My horse, Leon and that ‘something special’ connection we shared

martin godwin with his horse leon in WWI parade

My horse and close friend, Leon and I had a certain ‘something special’ connection. Many who know me may not know that I used to ride for the Creswick Light Horse Troop in full WW1 light horse uniform parades in Melbourne, Ballarat and Mildura. Leon was my mount for these memorable rides. He was strong, handsome (being part Belgium draft) and had a sturdy yet kind presence.  

Leon and I relied on each other in extreme scenarios that many of the parades would throw at us. Imagine the sounds and excitement of balloons, drums, bagpipes, brass bands, tanks, guns, cannons and even a low-flying bi-wing plane swooping the formation.  

During the parades, tears would appear in my eyes; in part due to the occasion that I was commemorating, and in part due to the special connection I felt with Leon for sharing this experience with me. 

Leon consistently gave beyond the task that was asked. On one particular occasion, we were in troop formation (four abreast) in an ANZAC Day parade riding down St Kilda Road in the middle of Melbourne. Children were clapping, waving their banners. The energy was tremendous being in a formation of around 24 horses. 

Leon and I were on the far right displaying the full uniform of a light horse and rider. He had an original WW1 saddle on his back adorned with all of the kit that included rifle, bayonet and sword. I was adorned in a full trooper uniform with slouch hat and bandoleer (see photo).

The moment came when we were parading down the road and an elderly lady in a wheel chair to my right caught my eye. She appeared to have severe scoliosis and was unable to raise her head high enough to adequately see the full parade. In her right hand she was waving a small white cotton handkerchief as we rode past. I thought for a moment, then without hesitation proceeded to direct Leon out of the parade and towards the lady.  

Leon did what I asked and once we were facing the lady, he locked his eyes onto her and walked another 15 metres straight across to her. When we reached her, I tapped the reigns and by his own accord, dropped his massive head right into her lap with his nose barely touching the blanket draped across her knees. What followed was one of the most tender moments of my whole riding career. 

Leon held his head there softly as the lady gently patted his nose for a few moments. My eyes were welling up. Leon was never taught to do this. 

After what appeared to be minutes (in reality was only a few seconds) Leon took a step back, raised his head, turned back to the parade and re-entered the troop where his position was left.

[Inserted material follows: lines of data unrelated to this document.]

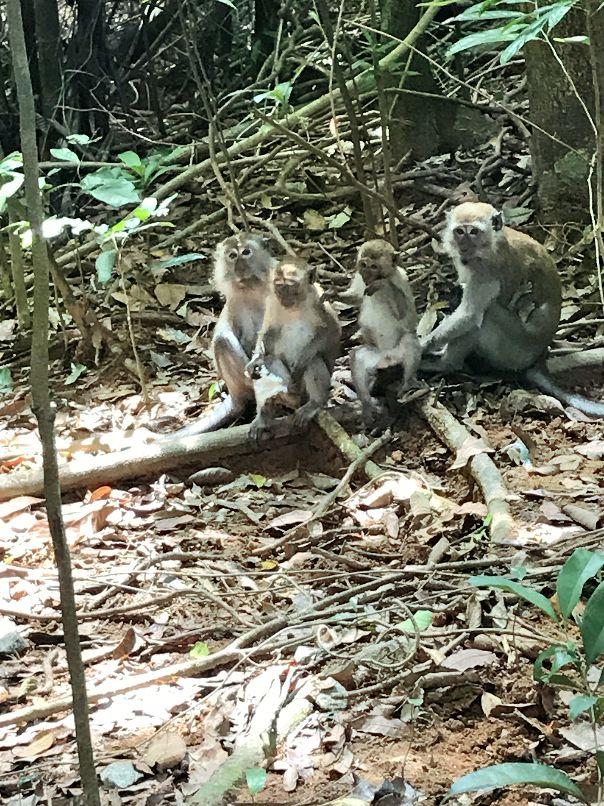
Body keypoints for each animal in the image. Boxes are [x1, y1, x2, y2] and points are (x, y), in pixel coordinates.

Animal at [162, 234, 272, 438]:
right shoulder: (234, 304)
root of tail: (235, 394)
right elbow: (224, 332)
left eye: (246, 252)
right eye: (232, 255)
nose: (239, 268)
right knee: (222, 342)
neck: (250, 287)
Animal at [245, 258, 340, 438]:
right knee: (269, 360)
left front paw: (303, 360)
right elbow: (267, 332)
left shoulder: (319, 301)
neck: (295, 307)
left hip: (304, 393)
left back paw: (314, 402)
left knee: (313, 361)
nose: (283, 296)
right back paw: (265, 414)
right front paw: (254, 360)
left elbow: (331, 331)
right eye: (278, 285)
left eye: (289, 285)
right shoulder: (272, 302)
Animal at [350, 240, 420, 430]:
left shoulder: (401, 279)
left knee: (409, 340)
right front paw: (333, 294)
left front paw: (382, 285)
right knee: (357, 356)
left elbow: (406, 315)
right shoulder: (358, 279)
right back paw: (366, 402)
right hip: (374, 356)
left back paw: (407, 383)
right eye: (364, 265)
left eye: (374, 267)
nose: (367, 275)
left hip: (398, 351)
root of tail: (388, 357)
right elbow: (355, 297)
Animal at [420, 204, 604, 416]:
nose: (464, 246)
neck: (494, 242)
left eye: (473, 232)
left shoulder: (485, 271)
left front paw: (420, 347)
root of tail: (538, 358)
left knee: (484, 316)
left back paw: (447, 364)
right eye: (459, 231)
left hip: (513, 352)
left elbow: (469, 315)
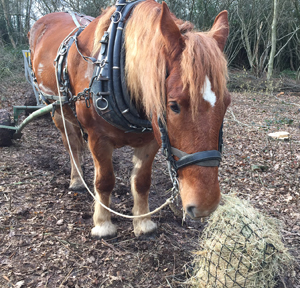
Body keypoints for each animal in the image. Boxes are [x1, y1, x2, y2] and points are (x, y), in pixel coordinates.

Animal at [28, 0, 231, 238]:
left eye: (226, 103)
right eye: (174, 105)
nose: (206, 205)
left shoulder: (152, 140)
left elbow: (142, 182)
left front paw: (142, 222)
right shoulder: (97, 138)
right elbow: (104, 180)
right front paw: (103, 224)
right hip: (56, 110)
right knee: (72, 146)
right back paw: (77, 179)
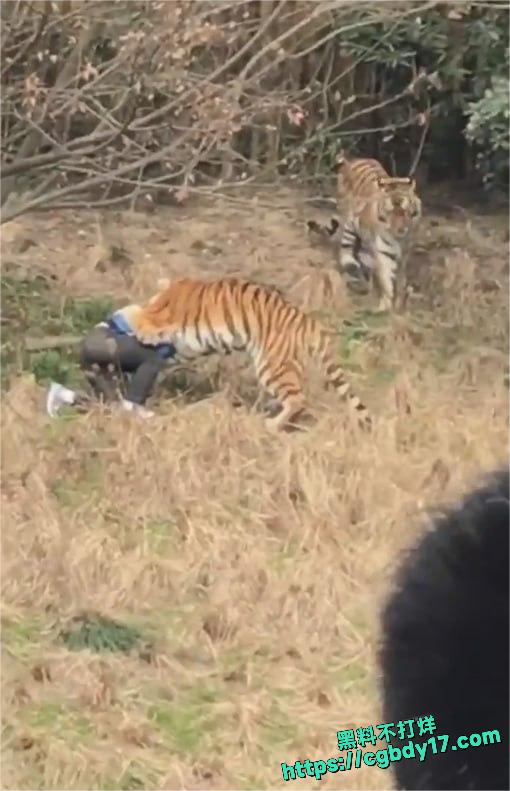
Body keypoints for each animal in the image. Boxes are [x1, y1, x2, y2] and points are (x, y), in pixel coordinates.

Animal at [309, 156, 422, 312]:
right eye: (390, 212)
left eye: (405, 211)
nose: (400, 230)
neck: (398, 240)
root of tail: (352, 160)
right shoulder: (384, 254)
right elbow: (386, 281)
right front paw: (386, 306)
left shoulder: (404, 254)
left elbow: (400, 280)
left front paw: (399, 304)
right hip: (349, 223)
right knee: (346, 247)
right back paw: (352, 267)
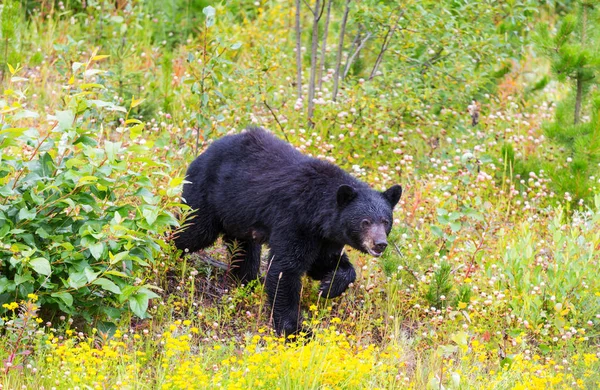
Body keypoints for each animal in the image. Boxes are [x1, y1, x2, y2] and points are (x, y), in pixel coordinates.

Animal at [173, 128, 400, 336]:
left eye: (386, 221)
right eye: (365, 222)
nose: (380, 244)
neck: (318, 211)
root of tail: (204, 151)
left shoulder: (325, 237)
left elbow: (324, 263)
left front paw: (329, 286)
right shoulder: (295, 221)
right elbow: (286, 269)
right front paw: (296, 330)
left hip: (239, 216)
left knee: (244, 250)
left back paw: (248, 280)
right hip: (208, 194)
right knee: (193, 230)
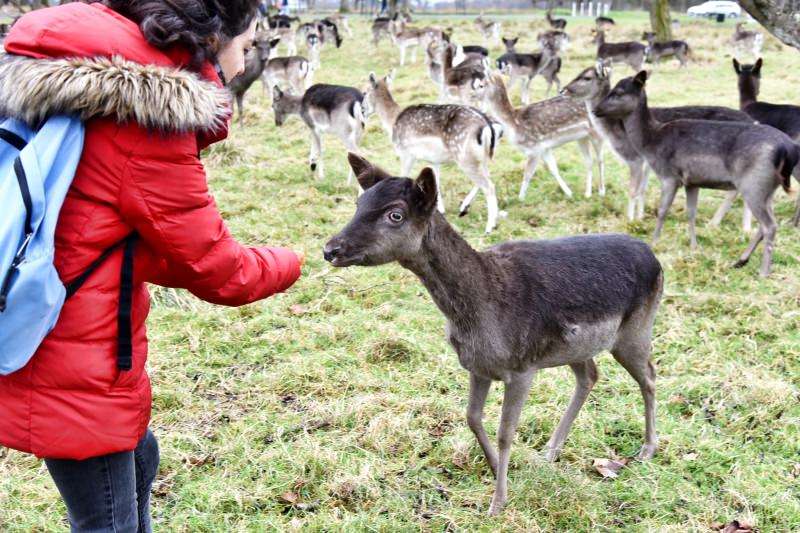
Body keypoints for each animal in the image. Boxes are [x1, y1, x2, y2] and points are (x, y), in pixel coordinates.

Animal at [322, 153, 664, 516]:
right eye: (359, 203)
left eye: (395, 214)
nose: (331, 249)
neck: (478, 314)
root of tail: (655, 258)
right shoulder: (477, 366)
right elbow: (472, 418)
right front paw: (497, 468)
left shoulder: (523, 368)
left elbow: (505, 432)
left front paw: (498, 502)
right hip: (578, 347)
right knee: (590, 375)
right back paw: (551, 450)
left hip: (636, 329)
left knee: (649, 376)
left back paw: (647, 448)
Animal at [360, 72, 500, 233]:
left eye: (364, 92)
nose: (362, 111)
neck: (393, 120)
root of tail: (487, 126)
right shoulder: (433, 160)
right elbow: (436, 183)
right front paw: (440, 210)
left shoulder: (406, 152)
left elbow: (403, 175)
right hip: (481, 157)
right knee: (486, 178)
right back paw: (465, 207)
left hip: (465, 157)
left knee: (489, 186)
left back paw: (490, 225)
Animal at [564, 62, 756, 220]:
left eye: (586, 77)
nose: (563, 90)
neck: (614, 130)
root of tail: (754, 121)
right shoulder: (646, 161)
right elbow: (642, 189)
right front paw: (640, 217)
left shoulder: (635, 158)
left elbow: (633, 190)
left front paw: (629, 220)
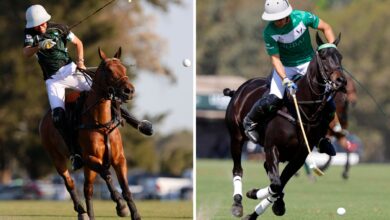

I still remember this moment so clearly and I do believe that that small moment is what all of these commemorations are about. I’m not sure what Leon and that Lady shared in those brief moments, but I am so pleased that he worked with me to bring this moment about. I will never forget this and my eyes still well up remembering it to this day.

This day shone a light on that ‘something special’ connection we shared.